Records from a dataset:
....
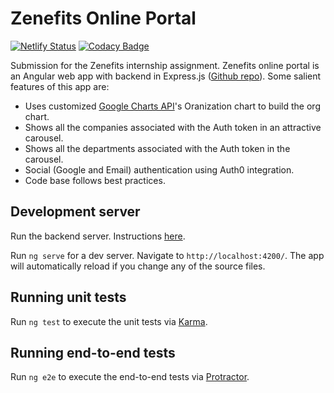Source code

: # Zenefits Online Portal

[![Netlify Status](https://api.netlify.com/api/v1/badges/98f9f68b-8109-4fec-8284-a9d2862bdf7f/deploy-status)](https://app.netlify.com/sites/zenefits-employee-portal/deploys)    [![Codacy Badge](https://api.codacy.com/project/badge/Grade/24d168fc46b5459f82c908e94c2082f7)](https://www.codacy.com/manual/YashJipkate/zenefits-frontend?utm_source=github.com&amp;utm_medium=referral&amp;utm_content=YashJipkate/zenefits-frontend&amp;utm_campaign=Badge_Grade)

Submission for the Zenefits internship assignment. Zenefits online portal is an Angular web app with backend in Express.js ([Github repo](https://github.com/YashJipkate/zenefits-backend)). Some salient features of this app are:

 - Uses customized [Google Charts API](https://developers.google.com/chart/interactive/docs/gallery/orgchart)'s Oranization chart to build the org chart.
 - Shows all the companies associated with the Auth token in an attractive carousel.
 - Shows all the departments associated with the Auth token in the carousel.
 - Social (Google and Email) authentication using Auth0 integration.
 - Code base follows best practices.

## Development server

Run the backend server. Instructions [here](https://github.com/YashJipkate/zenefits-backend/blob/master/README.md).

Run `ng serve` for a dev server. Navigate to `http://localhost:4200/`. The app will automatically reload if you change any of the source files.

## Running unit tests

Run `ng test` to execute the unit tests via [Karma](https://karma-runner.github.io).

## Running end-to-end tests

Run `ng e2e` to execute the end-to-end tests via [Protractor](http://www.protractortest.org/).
....
Assigned task ::
Print the lines of the entries, exactly, from the one containing "## Running unit tests" down to the final line, and leave out all the others.

Response to this exercise ::
## Running unit tests

Run `ng test` to execute the unit tests via [Karma](https://karma-runner.github.io).

## Running end-to-end tests

Run `ng e2e` to execute the end-to-end tests via [Protractor](http://www.protractortest.org/).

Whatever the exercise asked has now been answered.